Your net worth is composed of all of the assets you have accumulated. It is also composed of all of your current debts. The difference between these two numbers will give you your net worth.
Tracking Your Net Worth: Assets
The first thing you want to do when tracking your net worth record all of your assets.
A liquid asset is any money you can reach easily. This will include assets such as bank accounts, money market accounts, and cash.
You will want to track the value of your primary residence as well as any investment properties you may own. Real estate does fluctuate so you will need to use your best guesstimate or turn to a website like Zillow. Just know that your real estate number will change based on the market and it is hard to know exactly how it will appraise.
This includes employer-sponsored accounts such as a 401k and a 403b. You’ll also want to include IRA accounts you may have.
A non-retirement investment is any type of investment that is not in a retirement sheltered account. This may include mutual funds or single stocks you have purchased.
Other assets may include the value of your vehicle and personal property such as furniture. If you are truly in a pinch you may want to sell these items.
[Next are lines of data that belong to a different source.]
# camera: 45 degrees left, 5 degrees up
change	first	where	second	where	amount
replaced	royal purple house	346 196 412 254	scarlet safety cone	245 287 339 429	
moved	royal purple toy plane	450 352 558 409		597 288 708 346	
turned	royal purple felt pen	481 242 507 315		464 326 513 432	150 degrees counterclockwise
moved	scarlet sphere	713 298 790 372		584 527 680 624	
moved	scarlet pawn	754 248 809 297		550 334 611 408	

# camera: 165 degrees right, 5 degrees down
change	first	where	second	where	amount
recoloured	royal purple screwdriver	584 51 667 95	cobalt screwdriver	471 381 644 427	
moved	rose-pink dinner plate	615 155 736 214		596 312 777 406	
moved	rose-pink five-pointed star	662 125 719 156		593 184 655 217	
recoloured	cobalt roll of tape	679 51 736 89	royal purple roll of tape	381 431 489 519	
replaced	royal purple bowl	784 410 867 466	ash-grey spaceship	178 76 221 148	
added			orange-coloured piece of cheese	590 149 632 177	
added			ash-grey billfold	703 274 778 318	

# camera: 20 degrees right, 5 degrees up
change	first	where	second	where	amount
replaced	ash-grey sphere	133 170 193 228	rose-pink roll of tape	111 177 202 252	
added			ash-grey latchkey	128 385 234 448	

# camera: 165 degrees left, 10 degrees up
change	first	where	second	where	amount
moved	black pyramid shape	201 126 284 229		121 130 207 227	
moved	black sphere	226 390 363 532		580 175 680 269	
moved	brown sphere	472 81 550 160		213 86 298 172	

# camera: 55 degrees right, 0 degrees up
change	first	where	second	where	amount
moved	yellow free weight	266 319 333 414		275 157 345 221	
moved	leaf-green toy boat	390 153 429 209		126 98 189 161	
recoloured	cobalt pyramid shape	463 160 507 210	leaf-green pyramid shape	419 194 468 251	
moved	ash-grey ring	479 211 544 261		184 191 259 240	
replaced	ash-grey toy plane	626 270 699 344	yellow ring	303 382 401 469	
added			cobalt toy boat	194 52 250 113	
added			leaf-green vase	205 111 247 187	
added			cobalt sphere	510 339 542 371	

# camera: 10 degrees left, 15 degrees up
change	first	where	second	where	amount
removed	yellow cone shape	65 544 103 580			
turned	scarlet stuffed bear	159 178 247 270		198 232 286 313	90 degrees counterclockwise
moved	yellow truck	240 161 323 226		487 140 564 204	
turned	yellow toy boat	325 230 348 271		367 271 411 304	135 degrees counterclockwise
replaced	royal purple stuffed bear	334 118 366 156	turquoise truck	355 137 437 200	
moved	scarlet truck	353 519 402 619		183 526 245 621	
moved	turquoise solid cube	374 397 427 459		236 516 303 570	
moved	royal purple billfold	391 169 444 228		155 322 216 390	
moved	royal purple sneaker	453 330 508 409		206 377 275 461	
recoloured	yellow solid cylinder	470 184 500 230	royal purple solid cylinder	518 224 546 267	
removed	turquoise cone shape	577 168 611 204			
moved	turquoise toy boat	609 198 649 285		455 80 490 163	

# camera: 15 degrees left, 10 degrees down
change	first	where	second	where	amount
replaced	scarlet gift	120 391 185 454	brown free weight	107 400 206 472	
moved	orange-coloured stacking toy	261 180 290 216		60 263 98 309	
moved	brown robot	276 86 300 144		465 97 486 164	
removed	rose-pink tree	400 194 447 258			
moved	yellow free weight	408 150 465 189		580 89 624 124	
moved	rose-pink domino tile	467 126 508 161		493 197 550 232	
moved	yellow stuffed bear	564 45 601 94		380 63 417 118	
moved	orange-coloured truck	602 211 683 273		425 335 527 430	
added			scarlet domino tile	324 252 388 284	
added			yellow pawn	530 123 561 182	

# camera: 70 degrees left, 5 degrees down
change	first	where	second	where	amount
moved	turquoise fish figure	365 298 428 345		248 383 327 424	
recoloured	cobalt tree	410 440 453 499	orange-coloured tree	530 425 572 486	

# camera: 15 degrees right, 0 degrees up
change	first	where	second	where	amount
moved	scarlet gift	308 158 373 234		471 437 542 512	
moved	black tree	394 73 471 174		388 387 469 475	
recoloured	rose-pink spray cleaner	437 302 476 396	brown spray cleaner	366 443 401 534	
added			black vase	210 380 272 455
I personally do not track them when calculating our net worth.
Tracking Your Net Worth: Liabilities
Internal Revenue Service
If you owe money to the IRS please move it to the top of your list. This debt should be a priority to pay off because of the power the IRS holds. You don’t want any surprises like your income being garnished for back taxes.
This includes any property that you owe money on. Whether it be your primary residence or a rental property you will want to include the money owed.
Student loans are a major liability, especially in the millennial generation. You will want to include the total amount of private and federal loans you have outstanding.
These loans include anything from a vehicle to a furniture purchase.
Personal loans may include money from family and friends. These loans should be a top priority to pay off because it could ruin relationships.
Credit cards are a revolving debt that will continuously change. You will want to watch these numbers carefully as they will fluctuate especially if you are still using the cards.
If you owe any type of medical bill this should be considered a liability as well even though they normally have flexible payment terms
If you have a large number of liabilities it may be time to sit down and make some financial goals for improving your overall financial health. Liabilities are risky and leave you vulnerable when times get tough.
Tracking Your Net Worth: The Math
When you have these two numbers you can subtract the liabilities from your assets to find your net worth.
Let’s say you have $500,000 in assets and $350,000 in liabilities, your net worth would be $150,000. ($500,000 – $350,000 = $150,000)
Why You Should Be Tracking Your Net Worth
Net worth is the most accurate measurement of wealth.
You’ll start to notice trends in your spending patterns when you are tracking your net worth. You may notice an increase in liabilities every year around Christmas time or an increase in assets every year when you get a bonus. These trends will help you plan financial goals as you continue to improve your net worth.
Tracking your net worth will help you set financial goals. Maybe you didn’t realize how much student loan debt you have. Your net worth will shine a light on these numbers and help you set goals to improve these numbers.
On the flip side, maybe your net worth is increasing a lot each month because you are investing heavily. You may decide to back down a bit to take care of liabilities.
Goal setting in finances is very personal. By tracking your net worth you’ll have a clear picture of your overall financial health that will help you set goals.
Your financial progress will be showcased in your net worth reports. An increase in net worth is a sign of progress in the right direction. If you notice a decrease in your net worth it is time to reassess your goals and evaluate your budget.
Tracking your net worth will give you an overview of your entire financial picture.
When you understand your net worth and track it regularly you have the power to change your financial future. To improve your net worth you need to do two things – either increase your assets or decrease your liabilities. Of course, you can do both at the same time to have a larger impact.
Your net worth is a powerful tool that can be used to improve your life.